Her first target was an absurd bureaucratic tangle that for 30 years had kept the state from exporting its gas to the other 48 states. She set an agenda that centred on three mutually supportive objectives: cleaning up state politics, building a new gas pipeline, and increasing the state’s share of energy revenues.
This agenda, pursued throughout Palin’s commission tenure, culminated in her run for governor in 2006. By this time, she had already begun rooting out corruption and making enemies, but also establishing her bona fides as a reformer.

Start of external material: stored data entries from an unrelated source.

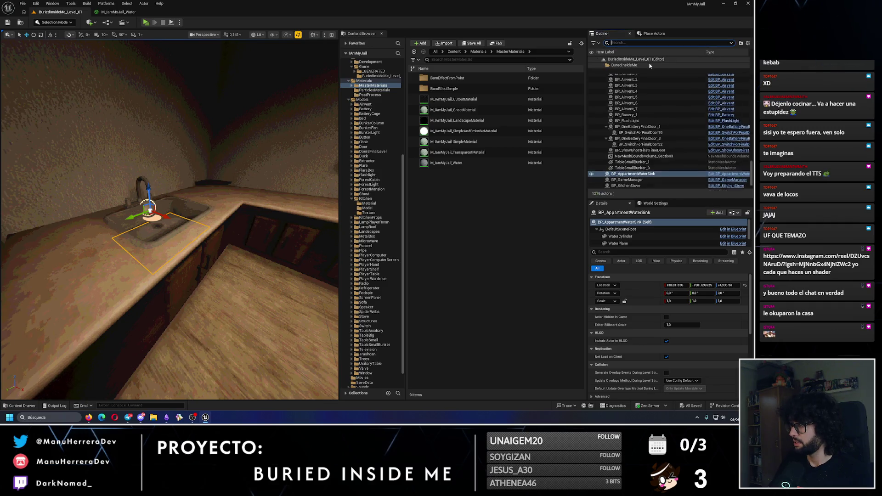
pyautogui.click(607, 43)
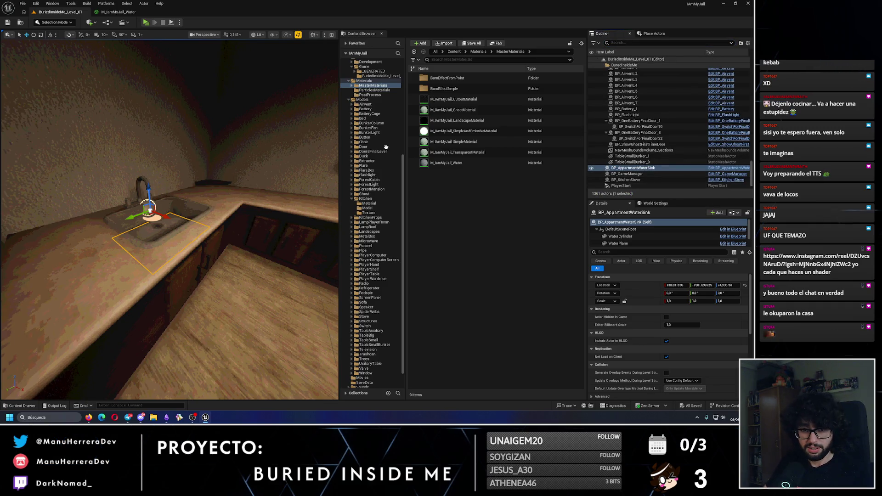
pyautogui.press('ctrl+e')
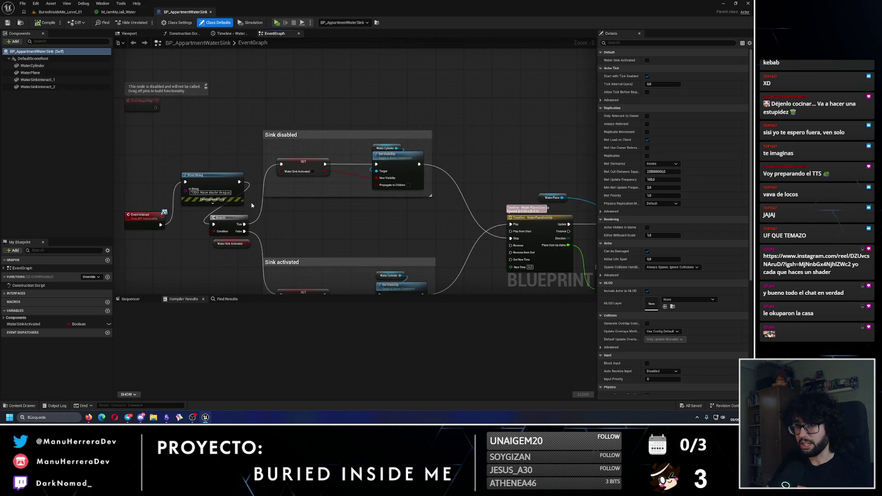
# Step: Delete the Print String node, wire Event Interact straight to the branch, and compile
pyautogui.click(234, 198)
pyautogui.press('Delete')
pyautogui.moveTo(162, 224); pyautogui.dragTo(213, 224)
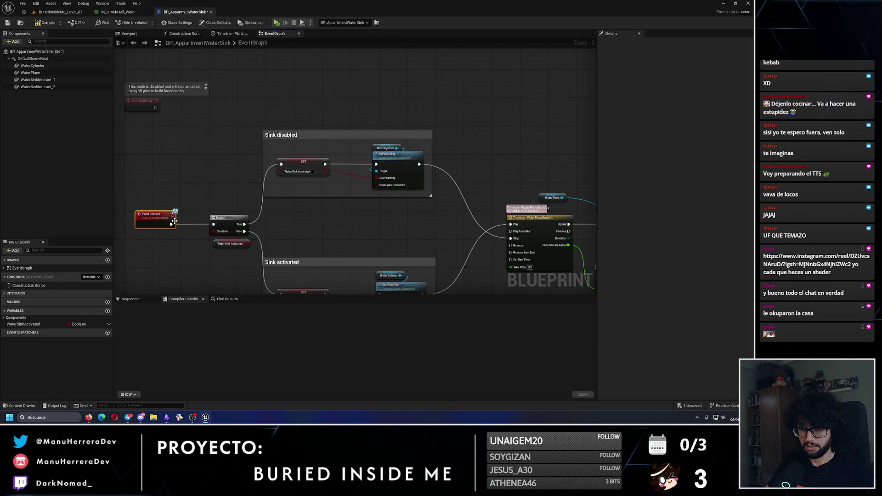
pyautogui.click(44, 23)
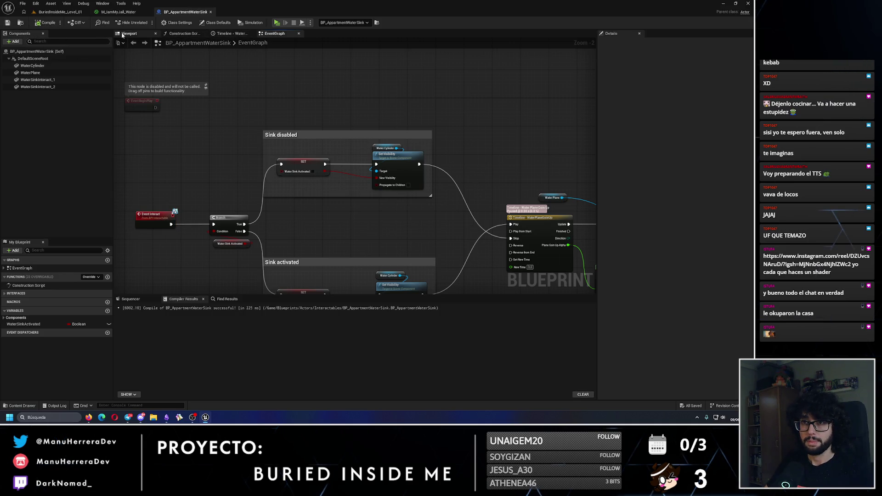
# Step: Give the WaterCylinder component a water material (MI_Pool_01) in its Element 0 slot
pyautogui.click(129, 34)
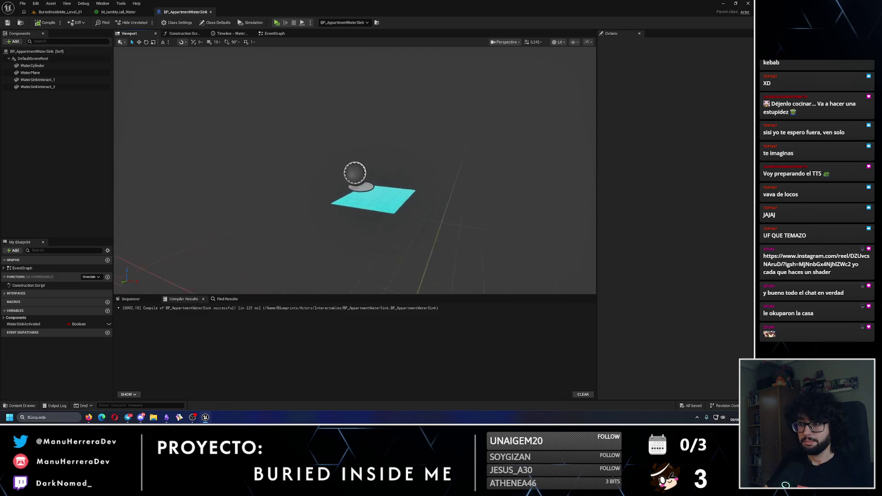
pyautogui.click(55, 67)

With this base, she surprised many by steamrollering first the Republican incumbent governor, and second, the Democratic former governor, in the election.
Far from being a reprise of Mr Smith Goes to Washington, Palin was a clear-eyed politician who, from the day she took office, knew exactly what she had to do and whose toes she would step on to do it.
The surprise is not that she has been in office for such a short time but that she has succeeded in each of her objectives. She has exposed corruption; given the state a bigger share in Alaska’s energy wealth; and negotiated a deal involving big corporate players, the US and Canadian governments, Canadian provincial governments, and native tribes – the result of which was a Â£13 billion deal to launch the pipeline and increase the amount of domestic energy available to consumers. This deal makes the charge of having “no international experience” particularly absurd.
In short, far from being a small-town mayor concerned with little more than traffic signs, she has been a major player in state politics for a decade, one who formulated an ambitious agenda and deftly implemented it against great odds.
In short, she has the resume Obama wishes he had.